If you consult "Mrs Beeton's Book of Household Management" you can learn all kinds of things. A lower level maid would be paid 1 shilling 3 pence a week, plus food, housing, beer, and clothes. She would work 14 hours a day, 7 days a week, with an afternoon off each fortnight, or two weeks. A ladies maid could make 30£ a year and up, or $150. One should also not pay more than 1/12 one's income for housing. It's not clear if utilities (coal, etc) and repairs are included. Housing seems less expensive, while food, clothes, and manufactured goods were very expensive.
Mr Darcy's income was 10,000£ a year, or probably over $1,000,000 a year, while you could live, as a gentleman, on around $1000. You can get by on the income of £1000, £50 a year, but not as a gentleman. It would be a nice supplement to that £1000 a year.
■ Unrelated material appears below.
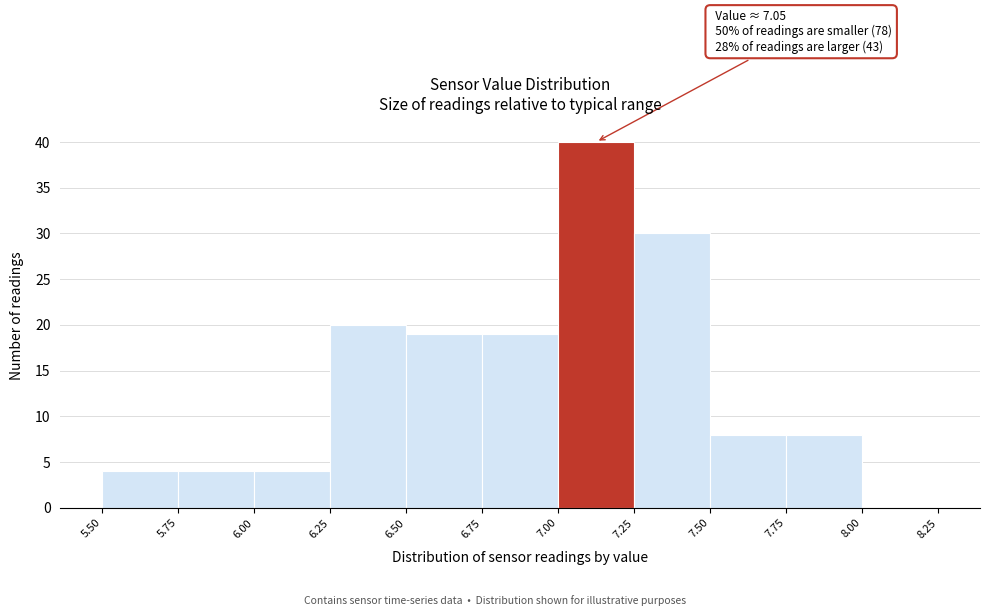

Which range on the x-axis has the tallest bar?

7.00 to 7.25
Btw, £1 was equal to 5$ back then.
What makes it tricky is that costs have risen very unevenly, and what constitutes a middle class life is different. Another point I ran across: a laborer made about the same amount as the allowance of a public school student. You can understand why lower class people were so put vulnerable -- they would do just about anything for a tip of a shilling.
Those dollar comparisons are not very useful. Instead of 477 horses, or whatever, it would be better to think about the cost of trained carriage horses, their feed and meds, the coachman's and groom's wages, housing, and other expenses, plus the carriage house and stable, and miscellaneous expenses. All that, versus an expensive car or two.